La trabajadora temporal queda ligeramente impactada por el interrogatorio en el almuerzo
Por: Douglas Copeland
Nos sentamos en el Saipan, un restaurante japonés atendido por una escandalosa familia de bielorrusos. Al lugar se llega rápido si cortas camino por la puerta de al lado del parqueadero de AmQex, la contratista de defensa, y excursionas sobre unas bermas de pasto marrón, vigiladas por unas cámaras de circuito cerrado de televisión ubicadas en unos postes blancos.
Rápidamente ordenamos dos bandejas de bento y nos sentamos cerca de una ventana. ‘¿Cómo va el trabajo temporal?’, preguntó Sara. ‘Me he acostumbrado a la sensación de ser desechable’. ‘¿Supiste sobre lo del incendio del almacén, no?’. ‘¿Sobre qué del incendio?’. ‘La esposa de Kevin Taylor lo empezó’. ‘¡No!’. ‘Sí, quedó grabada en las cámaras de AmQex’. Me hice la desentendida. ‘Dios santo, por qué?’. ‘Nadie más sabe. Danimal me contó’. ‘Huh’.

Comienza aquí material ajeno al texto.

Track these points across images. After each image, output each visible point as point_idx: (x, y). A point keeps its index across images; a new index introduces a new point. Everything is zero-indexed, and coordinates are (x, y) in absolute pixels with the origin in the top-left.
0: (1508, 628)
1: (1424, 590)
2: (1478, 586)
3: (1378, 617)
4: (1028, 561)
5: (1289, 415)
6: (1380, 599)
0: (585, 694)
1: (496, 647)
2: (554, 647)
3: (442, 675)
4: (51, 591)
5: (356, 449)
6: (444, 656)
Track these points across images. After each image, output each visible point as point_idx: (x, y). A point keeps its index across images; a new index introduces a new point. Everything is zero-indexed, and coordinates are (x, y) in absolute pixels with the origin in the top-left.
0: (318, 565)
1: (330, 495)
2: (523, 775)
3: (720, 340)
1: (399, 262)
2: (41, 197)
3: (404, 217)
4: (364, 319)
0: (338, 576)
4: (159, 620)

Nuestros pedidos llegaron y comimos rápido. Sara no me decía a qué se debía nuestro almuerzo, pero de repente lo hizo: ‘¿Tu y Kyle son pareja?’. Por primera vez torcí los ojos. ‘¡No! Sigo sintiendo que él y yo somos dos pandas en un zoológico chino en el que todos están a la espera de que nos apareemos’. Recordé mi compromiso de ser amable. ‘¿Por qué lo preguntas?’.
‘Porque pensé que quizás él y yo…’. ‘¡Sara, tienes 40!’. ‘¿Y?’. ‘Lo siento, se me salió. Pero de verdad, Sara, tú tienes 40 y él, por mucho, 25’. ‘Qué mejor’.
Aspiré una bocanada de aire. ‘Bueno, él es todo tuyo. Además, está cerca de obtener un empleo en la refinería, por lo que también está listo para sentar cabeza’. ‘¿Crees que soy una pervertida?’. ‘No, creo que deberías ir por él y te deseo buena suerte. Él puede conseguirte descuentos en accesorios para el monopatín, también’. ‘Miau’.
‘Mi cerebro está digiriendo toda la situación’. Comimos las sobras de alguna aceitosa fritura japonesa. Luego caí en la cuenta de algo: ‘De verdad fue muy amable de tu parte que me hayas preguntado antes de cualquier cosa’. ‘No soy un monstruo y no soy otra Sara más de la oficina’ ‘Supongo que no’.
Al devolvernos nos acercamos a dos tipos viejos que sostenían letreros de cartón al lado del semáforo. Uno decía que era veterano de la guerra de Afganistán, el otro simplemente era viejo y triste. Sara y yo nos miramos. ‘¿Qué vamos a hacer?’, le pregunté. ‘Siempre les doy algo a los viejos porque, en serio, qué van a hacer, ¿convertirse en recibidores de Wall Mart? Si fueran jóvenes creería que son drogadictos, y por eso no les daría dinero. Pero el afgano no se ve drogo’. ‘Simplemente se ve perdido y olvidado’.
Terminamos dándoles 20 dólares a cada uno y Sara hizo algo genial: les preguntó el nombre a ambos, y ellos se sintieron tan contentos por el simple hecho de decírselo a alguien y luego oír que otra persona lo repetía. Es como si el mundo se acordara de nuevo de ellos. El viejo se llamaba Kurt y el más joven, Darren.
Cuando volvimos a la oficina, había seis patrullas de la policía en el parqueadero con las sirenas encendidas. Uh oh. Y furgonetas. Y una unidad canina.